NPQ’s Week in Review
Good Morning! At NPQ, what moves you is what moves us. The Week in Review highlights what our readers nominate as their favorite content and what they share with us and the community in the form of tweets, comments, contributed articles, and newswires.
But first, take a look at what you might have missed last week in some of the major news stories covered in NPQ.
THE NLRB RELEASED FINDINGS ON 14 EMPLOYMENT ACTIONS REGARDING SOCIAL-MEDIA USE BY EMPLOYEES: We ran two newswires this week that are must-reads for any human-resources person. The law on social-media use in and around the workplace is still being written; the wise nonprofit keeps up. The National Labor Relations Board (NLRB) issued a report on 14 instances where firings occurred due to inappropriate use of social media. Separately, a decision was reached in the Hispanics United case where five nonprofit workers were fired for discussing their employer online.
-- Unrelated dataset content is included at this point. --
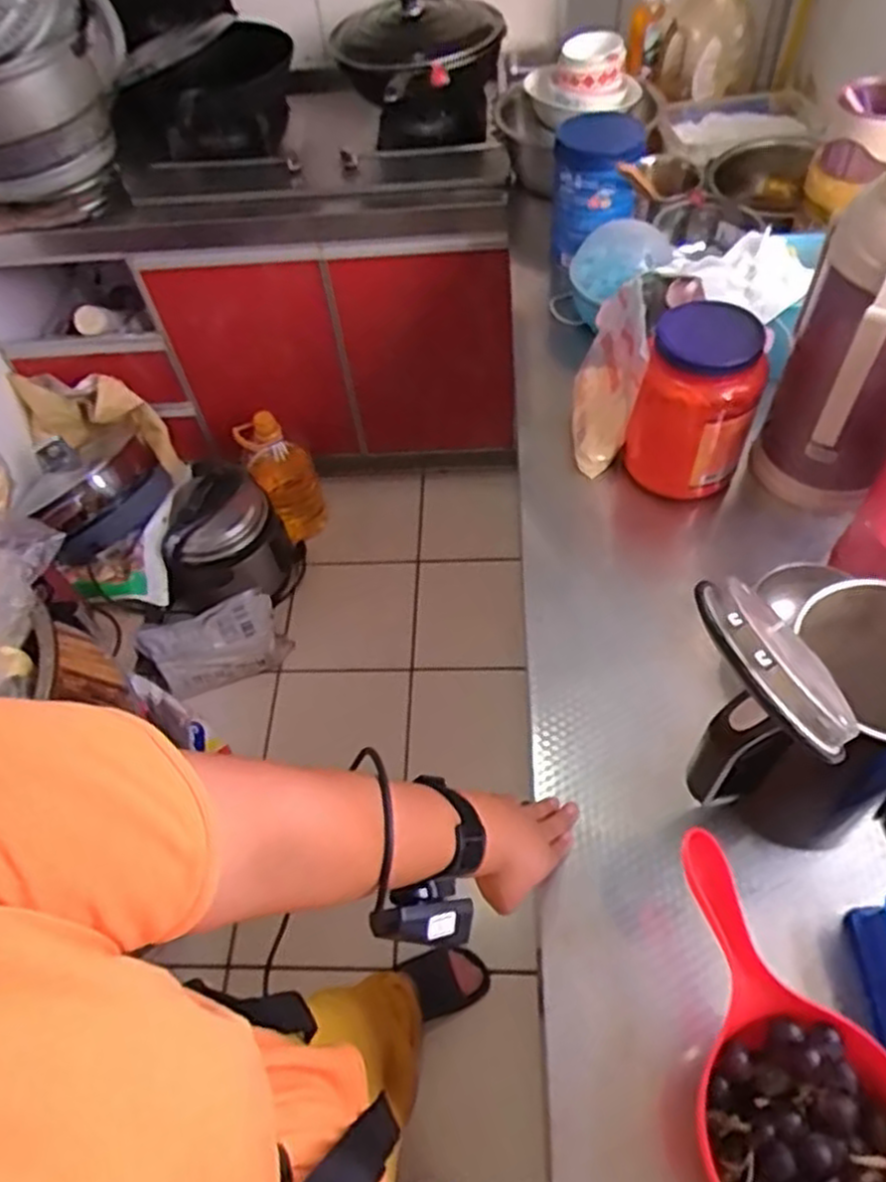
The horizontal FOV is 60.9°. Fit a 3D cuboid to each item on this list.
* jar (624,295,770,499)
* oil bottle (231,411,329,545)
[{"bbox_3d":[0.284,-0.204,0.842,0.121,0.192,0.104,21,59,19],"label":"jar"},{"bbox_3d":[-0.370,-0.289,1.758,0.139,0.343,0.133,-34,58,-18],"label":"oil bottle"}]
IT’S THE JOBS, STUPID: In the week leading up to President Obama’s address on his new jobs plan, elected officials at the state and municipal levels were also releasing their own plans, and many had implications for nonprofits. For example, Boston Mayor Tom Menino announced a citywide jobs program which will give incentives to nonprofits to hire the unemployed. (Stay tuned to NPQ this week for an analysis of Obama’s jobs proposal by our national correspondent, Rick Cohen.) In a related story, Guidestar reported that the CEO-pay gap for women in the nonprofit sector persists.
AMERICA’S OBSESSION WITH THE VERY RICH GRINDS ON: We were happy to see that Obama included an elimination of tax breaks for the very rich in his jobs proposal, citing Warren Buffet’s position on the matter. In our own version of such obsessions, the Gates Foundation got big readership on our Newswire for putting millions into Western Governors University, a college co-founded by presidential candidate Rick Perry and also because some of its highest-placed staff on educational policy are leaving the foundation, prompting speculation about a Gates brain drain. One does wonder why people committed to the success of education would leave an institution with such growing influence in that field.
TENTH ANNIVERSARY OF 9/11 REVEALS THE BEST, AND A LITTLE OF THE WORST, OF U.S. CHARACTER: During a week when many were commemorating the almost inconceivable heroism of so many on September 11, 2001 there were also the sadly unavoidable reports of exploitation of the tragedy by unscrupulous operators. Still, a couple weeks ago Rick Cohen looked at an Associated Press report on the topic and found that there was a lot of nuance, even in its reports of charitable failures.